Katie Brumbach was born in the back of a circus wagon to Philippe and Johanna Brumbach on May 6, 1884.
Her parents were both performers in the Bavarian circus. Touted as strong people, Philippe is said to have been able to lift 500 pounds with just one finger. His wife had 15 inch biceps.
Katie was one of 14 children, but she was definitely the strongest. At the age of 2, she was already performing with her parents. She would do handstands on her father arms and became a very talented wrestler.
Philippe would offer 100 marks (the equivalent of $700 today) to anyone who could beat Katie at wrestling. She wrestled her entire life undefeated.
In 1900, an acrobat named Max Heymann took Philippe’s challenge. He later said that all he remembered was entering the ring, then seeing the blue sky. It was love at first sight. The couple married soon after and remained so for 52 years. Max became a part of Katie’s act. She would lift him over her head with one arm and swing him around.
While still newlyweds, Max and Katie took their act to New York where, as a publicity stunt, Katie challenged any member of the public to a weightlifting showdown.
A very famous strongman named Eugene Sandow took the challenge and Katie was afraid that she might have made a mistake.
Katie began by lifting a weight. Eugene would then lift the same weight. This went on, tit for tat, until Katie lifted 300 pounds over her head with one arm. Eugene could only get the weight to his chest. Shortly after, Katie changed her name (and Max’s) to Sandwina, a play on Sandow. This may have been in homage or in jest.

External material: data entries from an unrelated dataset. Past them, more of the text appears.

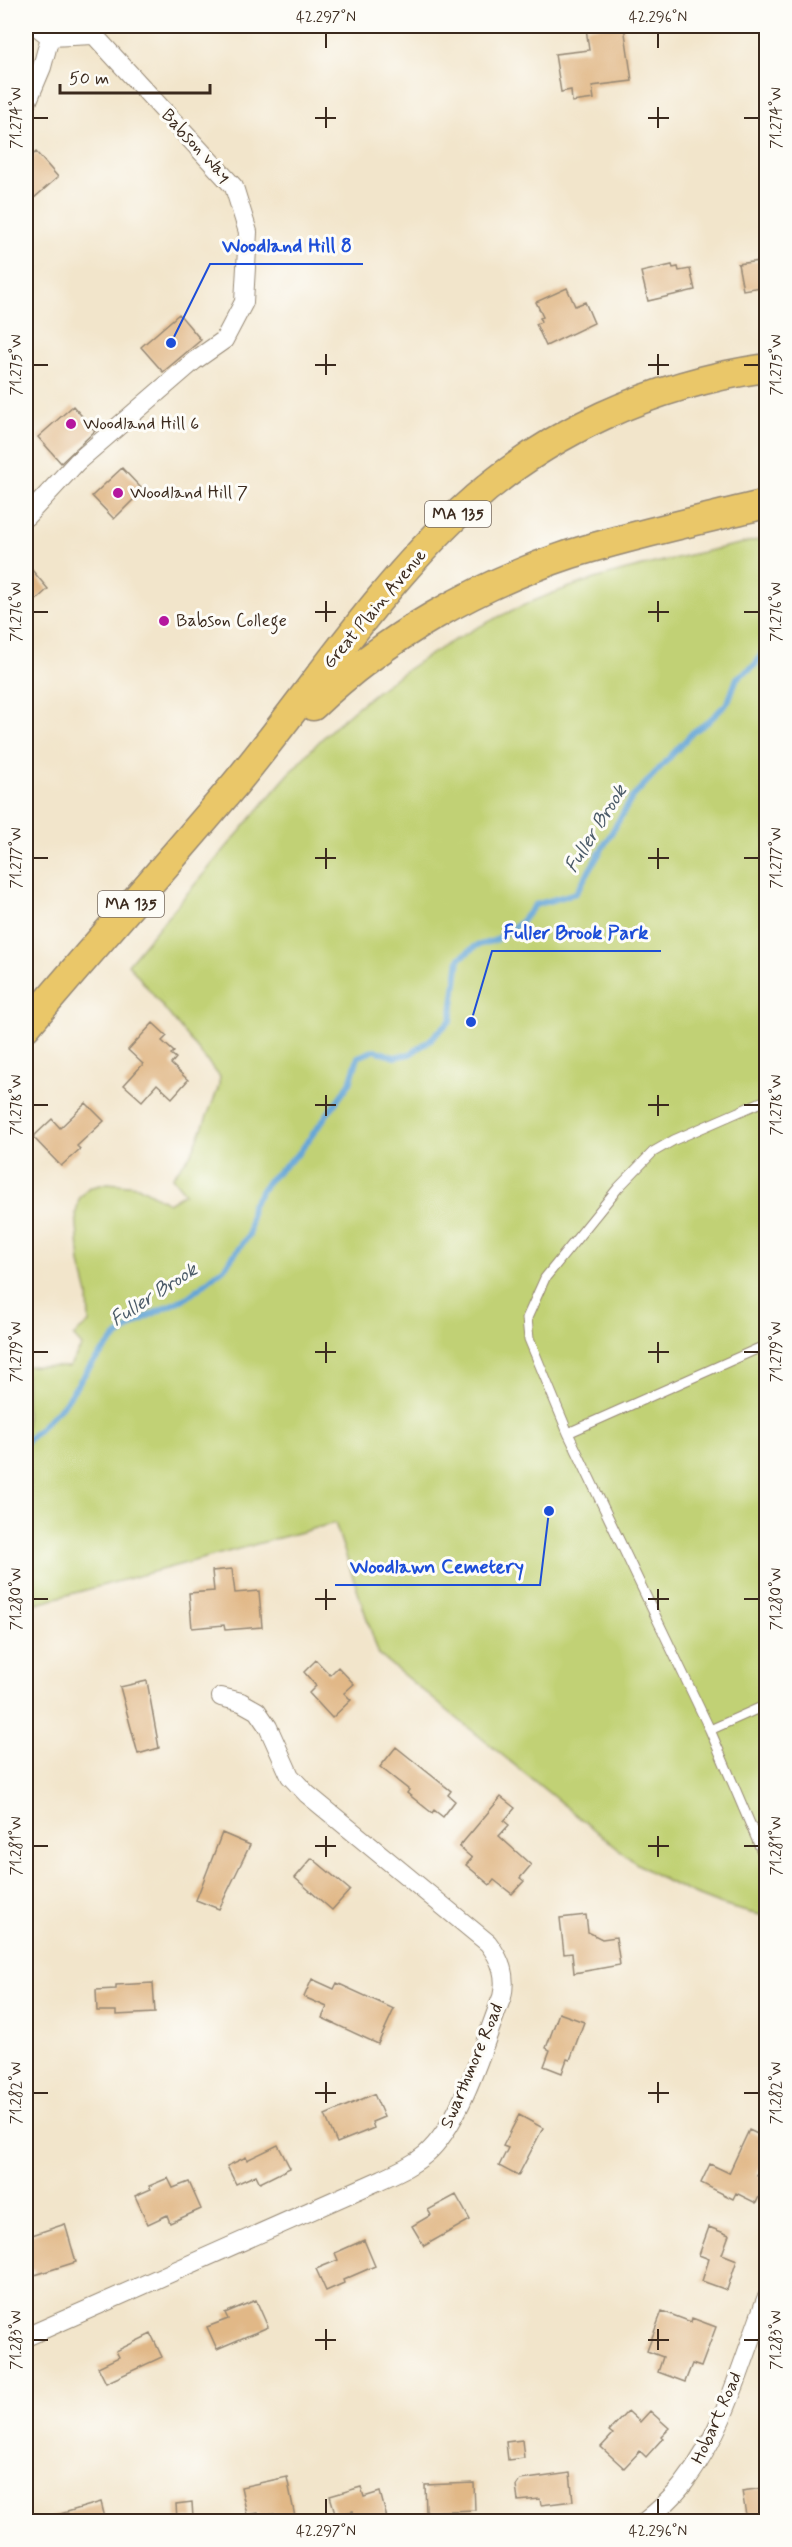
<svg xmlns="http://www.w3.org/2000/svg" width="792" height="2547" font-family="Mynerve,sans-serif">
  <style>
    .green { fill: #c1d174; stroke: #7e7e49; stroke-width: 1.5 }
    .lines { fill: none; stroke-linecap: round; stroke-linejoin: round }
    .stream { stroke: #63a5d7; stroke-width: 6 }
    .building { fill: #e1b887 }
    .lane-casing { stroke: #968874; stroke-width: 11 }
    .street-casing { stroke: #968874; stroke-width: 20 }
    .primary-casing { stroke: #968874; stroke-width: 31 }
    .lane { stroke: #fff; stroke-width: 9 }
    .street { stroke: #fff; stroke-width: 18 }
    .primary { stroke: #eac769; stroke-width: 28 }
    .ticks { fill: none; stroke: #3b2a1e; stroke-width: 2 }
    .poi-dot { fill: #b5179e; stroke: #fdfcf7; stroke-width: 2 }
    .labels { text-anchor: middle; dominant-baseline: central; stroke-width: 6; stroke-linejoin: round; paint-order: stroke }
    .shield { fill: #fdfcf7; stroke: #75695f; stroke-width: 1.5 }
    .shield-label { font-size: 16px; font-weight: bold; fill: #3b2a1e }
    .street-label { font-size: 18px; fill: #3b2a1e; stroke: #fdfcf7 }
    .poi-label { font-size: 18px; fill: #3b2a1e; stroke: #fdfcf7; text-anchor: start }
    .water-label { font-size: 20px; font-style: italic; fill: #4b5b68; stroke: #fdfcf7 }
    .leader { fill: none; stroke: #1d4ed8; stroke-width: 2 }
    .callout-dot { fill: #1d4ed8; stroke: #fdfcf7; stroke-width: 2 }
    .callout-label { font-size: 20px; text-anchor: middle; font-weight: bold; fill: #1d4ed8; stroke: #fdfcf7; stroke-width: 6; stroke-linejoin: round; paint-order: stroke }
    .neatline { fill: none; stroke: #3b2a1e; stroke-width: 2 }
    .ticks-label { font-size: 15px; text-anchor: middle; fill: #3b2a1e }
  </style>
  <rect width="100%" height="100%" fill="#fdfcf7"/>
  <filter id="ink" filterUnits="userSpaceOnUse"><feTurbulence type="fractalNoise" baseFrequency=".0167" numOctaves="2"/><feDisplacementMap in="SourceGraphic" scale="12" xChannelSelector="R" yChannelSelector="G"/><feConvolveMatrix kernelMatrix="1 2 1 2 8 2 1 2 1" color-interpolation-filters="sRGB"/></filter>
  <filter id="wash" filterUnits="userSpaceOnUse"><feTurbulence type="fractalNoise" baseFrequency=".008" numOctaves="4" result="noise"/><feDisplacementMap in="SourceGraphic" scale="24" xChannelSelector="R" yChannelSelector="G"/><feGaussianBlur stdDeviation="1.35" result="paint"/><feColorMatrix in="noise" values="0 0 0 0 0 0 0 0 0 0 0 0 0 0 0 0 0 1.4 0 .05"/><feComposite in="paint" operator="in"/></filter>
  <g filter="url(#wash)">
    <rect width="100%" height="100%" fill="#f2e5cb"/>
    <path class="green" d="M766 538V1916C719 1908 675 1888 634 1862L379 1655 335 1523 26 1606V1366L69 1367 82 1346 73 1336 89 1323 88 1295 80 1263 76 1213 79 1199 88 1188 108 1183 138 1186 168 1203 185 1193 172 1177 192 1153 218 1089 220 1077 128 964C164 921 200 878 236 836 267 799 298 761 333 728 391 675 459 633 531 602 606 570 688 556 766 538Z"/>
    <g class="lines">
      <path class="stream" d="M26 1442 64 1404 91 1365 116 1337 146 1317 188 1297 224 1268 249 1235 252 1205 268 1181 299 1153 326 1116 350 1083 358 1057 375 1050 394 1057 410 1054 430 1040 451 1020 459 959 476 946 496 940 521 922 535 905 576 893 632 798 693 732 708 722 728 702 737 678 755 665 766 647 763 624 766 615"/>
    </g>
    <g id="blocks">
      <path class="building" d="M605 26H624L632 81 592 86 594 99 572 102 571 90 561 92 555 54 589 50 586 28Z
        M36 152 58 177 26 205V161Z
        M766 260V286L743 290 738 264Z
        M672 265 673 268 678 267 679 271 690 269 695 290 648 301 641 272Z
        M567 288 575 306 585 302 594 323 546 346 536 324 541 322 540 318 543 317 536 302Z
        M179 314 201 340 163 372 141 347Z
        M73 406 95 431 61 463 38 437Z
        M122 468 143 490 114 519 92 496Z
        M26 563 48 589 26 609Z
        M153 1023 167 1036 162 1041 174 1052 171 1054 176 1058 171 1064 188 1080 172 1098 157 1084 142 1101 124 1085 143 1064 128 1050Z
        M86 1103 104 1121 77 1146 80 1149 61 1166 33 1137 52 1119 60 1128Z
        M232 1569 235 1593 259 1591 262 1627 225 1630 224 1625 192 1628 189 1593 214 1591 212 1571Z
        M316 1660 330 1675 338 1667 354 1684 344 1693 351 1700 332 1718 309 1693 316 1686 304 1672Z
        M147 1681 159 1748 138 1754 120 1687Z
        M396 1747 451 1791 448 1795 455 1801 443 1817 434 1810 432 1813 407 1793 409 1790 380 1767Z
        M501 1797 515 1808 504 1821 509 1825 499 1836 531 1865 520 1878 524 1881 512 1894 494 1880 490 1885 466 1865 472 1858 459 1847Z
        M222 1833 250 1845 219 1909 196 1900Z
        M312 1858 350 1890 332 1910 295 1878Z
        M586 1915 588 1932 602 1939 616 1937 620 1965 574 1973 572 1953 564 1954 560 1918Z
        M312 1979 334 1989 337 1983 394 2009 378 2044 322 2018 327 2007 304 1997Z
        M153 1983 155 2013 116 2015V2011H97L96 1990 116 1989V1985Z
        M559 2013 584 2022 570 2060 567 2059 562 2073 544 2066 550 2050 546 2048Z
        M374 2094 384 2117 372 2122 374 2128 337 2143 325 2115Z
        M519 2115 543 2128 518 2176 499 2166 508 2148 503 2146Z
        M749 2130 766 2138 760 2149 766 2152V2156L757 2175 766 2180V2182L756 2203 736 2193 733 2199 701 2183 710 2164 729 2173Z
        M278 2145 290 2168 260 2183 256 2175 236 2184 227 2166 246 2157 247 2160Z
        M168 2178 173 2188 189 2182 201 2209 170 2223 167 2215 148 2224 135 2196 151 2189 149 2186Z
        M456 2195 470 2220 424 2246 412 2226 431 2215 428 2210Z
        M65 2224 76 2262 35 2275 33 2269 26 2272V2237Z
        M709 2227 729 2235 722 2254 737 2260 727 2290 702 2281 709 2259 699 2255Z
        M364 2240 375 2266 343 2280 344 2283 326 2291 316 2269 338 2260 335 2253Z
        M256 2300 268 2327 217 2349 207 2327 228 2319 225 2313Z
        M662 2311 691 2322 692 2318 716 2327 701 2367 692 2364 685 2382 658 2372 663 2357 647 2351Z
        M151 2334 162 2357 106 2383 98 2367 119 2357 116 2351Z
        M628 2411 640 2422 650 2411 669 2428 661 2436 663 2438 646 2457 640 2451 624 2468 601 2447 613 2434 609 2431Z
        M522 2440 524 2458 508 2460 506 2442Z
        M570 2473 573 2501 541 2505 540 2499 518 2501 516 2486 520 2480Z
        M287 2477 296 2522H276L274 2514 259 2517 258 2513 247 2515 241 2487Z
        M474 2483 475 2510 426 2512 425 2485Z
        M361 2487 364 2497 380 2492 388 2522H356L353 2511 336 2516 330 2496Z
        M763 2488 766 2518 747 2521 742 2491Z
        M101 2502 106 2522H51L50 2517Z
        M192 2502 193 2518 177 2519 176 2504Z"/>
    </g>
  </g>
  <g filter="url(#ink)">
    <use href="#blocks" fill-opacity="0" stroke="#968874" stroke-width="1.5"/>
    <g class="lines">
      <defs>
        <path id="lane" d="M568 1433 766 1345
          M766 1705 710 1730 766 1861
          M710 1730 568 1433 529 1339 527 1318 545 1278 618 1188 653 1152 674 1140 766 1100"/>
        <path id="street" d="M36 26 50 37
          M26 105 42 67 50 37 94 35 234 187 248 232 244 302 224 340 194 361 77 462 26 517
          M26 2337 378 2181C395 2173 412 2166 426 2154 462 2123 484 2042 502 1997 507 1976 501 1960 488 1943L307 1794 290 1776 268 1727 257 1711 241 1702 221 1697
          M644 2522C659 2510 673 2498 684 2483 724 2432 743 2359 766 2299"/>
        <path id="primary" d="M313 706C385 637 477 585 571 554 635 534 701 520 766 504
          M26 1027C95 945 167 865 236 783 311 692 375 592 461 511 545 432 653 384 766 368"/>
      </defs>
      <use href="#lane" class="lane-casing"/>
      <use href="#street" class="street-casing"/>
      <use href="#primary" class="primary-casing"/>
      <use href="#lane" class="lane"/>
      <use href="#street" class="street"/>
      <use href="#primary" class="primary"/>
    </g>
  </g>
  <path class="ticks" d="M326 33V48M658 33V48M326 107V128M658 107V128M33 118H48M315 118H336M648 118H669M744 118H759M326 354V375M658 354V375M33 365H48M315 365H336M648 365H669M744 365H759M326 601V622M658 601V622M33 612H48M315 612H336M648 612H669M744 612H759M326 848V869M658 848V869M33 858H48M315 858H336M648 858H669M744 858H759M326 1095V1116M658 1095V1116M33 1105H48M315 1105H336M648 1105H669M744 1105H759M326 1342V1363M658 1342V1363M33 1352H48M315 1352H336M648 1352H669M744 1352H759M326 1589V1610M658 1589V1610M33 1599H48M315 1599H336M648 1599H669M744 1599H759M326 1836V1857M658 1836V1857M33 1846H48M315 1846H336M648 1846H669M744 1846H759M326 2082V2103M658 2082V2103M33 2093H48M315 2093H336M648 2093H669M744 2093H759M326 2329V2350M658 2329V2350M33 2340H48M315 2340H336M648 2340H669M744 2340H759M326 2499V2514M658 2499V2514"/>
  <g class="poi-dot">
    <circle cx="71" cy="424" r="6"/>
    <circle cx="118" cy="493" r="6"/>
    <circle cx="164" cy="621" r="6"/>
  </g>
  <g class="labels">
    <g class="shield">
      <rect x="425" y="501" width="66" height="26" rx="4.5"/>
      <rect x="98" y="891" width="66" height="26" rx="4.5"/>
    </g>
    <g class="shield-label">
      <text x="458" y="514">MA 135</text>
      <text x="131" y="904">MA 135</text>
    </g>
    <g class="street-label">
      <text transform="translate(196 146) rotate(47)">Babson Way</text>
      <text transform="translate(375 609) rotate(-50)">Great Plain Avenue</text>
      <text transform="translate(472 2066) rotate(-67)">Swarthmore Road</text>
      <text transform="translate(717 2418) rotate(-66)">Hobart Road</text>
    </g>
    <g class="poi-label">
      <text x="83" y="424">Woodland Hill 6</text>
      <text x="130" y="493">Woodland Hill 7</text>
      <text x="176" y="621">Babson College</text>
    </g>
    <g class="water-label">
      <text transform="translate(596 829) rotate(-58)">Fuller Brook</text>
      <text transform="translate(154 1295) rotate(-33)">Fuller Brook</text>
    </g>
  </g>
  <path class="leader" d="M171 343L210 264H363M471 1022L492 951H661M549 1511L540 1585H335"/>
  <g class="callout-dot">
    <circle cx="171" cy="343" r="6"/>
    <circle cx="471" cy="1022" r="6"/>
    <circle cx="549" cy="1511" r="6"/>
  </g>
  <g class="callout-label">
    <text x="287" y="252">Woodland Hill 8</text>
    <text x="576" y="939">Fuller Brook Park</text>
    <text x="437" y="1573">Woodlawn Cemetery</text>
  </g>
  <rect width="792" height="2547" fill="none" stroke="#fdfcf7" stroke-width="66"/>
  <path d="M60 84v9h150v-9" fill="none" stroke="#3b2a1e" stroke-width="3"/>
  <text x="69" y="84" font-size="18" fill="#3b2a1e" stroke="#fdfcf7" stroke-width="4.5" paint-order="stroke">50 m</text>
  <rect x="33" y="33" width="726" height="2481" class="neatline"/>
  <g class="ticks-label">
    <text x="326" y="22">42.297°N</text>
    <text x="658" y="22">42.296°N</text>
    <text transform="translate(776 118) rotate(-90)" y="5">71.274°W</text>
    <text transform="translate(16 118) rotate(-90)" y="5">71.274°W</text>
    <text transform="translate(776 365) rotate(-90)" y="5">71.275°W</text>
    <text transform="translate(16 365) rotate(-90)" y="5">71.275°W</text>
    <text transform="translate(776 612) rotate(-90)" y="5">71.276°W</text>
    <text transform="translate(16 612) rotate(-90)" y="5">71.276°W</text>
    <text transform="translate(776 858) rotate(-90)" y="5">71.277°W</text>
    <text transform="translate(16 858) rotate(-90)" y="5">71.277°W</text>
    <text transform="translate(776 1105) rotate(-90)" y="5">71.278°W</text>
    <text transform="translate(16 1105) rotate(-90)" y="5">71.278°W</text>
    <text transform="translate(776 1352) rotate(-90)" y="5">71.279°W</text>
    <text transform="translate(16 1352) rotate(-90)" y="5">71.279°W</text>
    <text transform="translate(16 1599) rotate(-90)" y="5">71.280°W</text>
    <text transform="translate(776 1599) rotate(-90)" y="5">71.280°W</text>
    <text transform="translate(776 1846) rotate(-90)" y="5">71.281°W</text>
    <text transform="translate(16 1846) rotate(-90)" y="5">71.281°W</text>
    <text transform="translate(16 2093) rotate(-90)" y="5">71.282°W</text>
    <text transform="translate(776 2093) rotate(-90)" y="5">71.282°W</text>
    <text transform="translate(16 2340) rotate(-90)" y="5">71.283°W</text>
    <text transform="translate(776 2340) rotate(-90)" y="5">71.283°W</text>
    <text x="326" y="2536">42.297°N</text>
    <text x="658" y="2536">42.296°N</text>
  </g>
</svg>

She began advertising herself as The Great Sandwina.
Unlike other strong women at the time, the press was quick to note that Katie was equal parts brute strength and femininity.
When Katie joined the Barnum and Bailey Circus, they held a press event where she was measured by doctors. They declared her 5 foot 9 inch 210 pound body with a 44 inch chest and 29 inch waist to be the standard of a “perfect woman.”
Max and Katie had 2 sons. One went on to be a heavyweight boxer and the other was an actor. Katie continued performing until the day she gave birth both pregnancies and incorporated her children into her act as they were growing up.
Katie was a strong supporter of the 19th amendment and was sometimes called Sandwina the Suffragette.
Katie’s routine at Barnum and Bailey’s included lifting horses and carousels. She also supported the weight of a bridge with her torso that men would march across double file before a carriage would be driven across.
She retired at 61 and Katie and Max opened a restaurant in New York City. A placard outside stated that the establishment was owned by The Strongest Woman in the World. Max cooked and one of the couple’s sons tended bar. Katie played hostess, bending horseshoes and breaking iron chains upon request. When the crowd got too rowdy, Katie would call for Max to open the door and she would physically throw the offenders out of her bar. The police had to warn her, more than once, not to hurt her customers too badly.
Katie died of cancer on January 21, 1952 at the age of 67.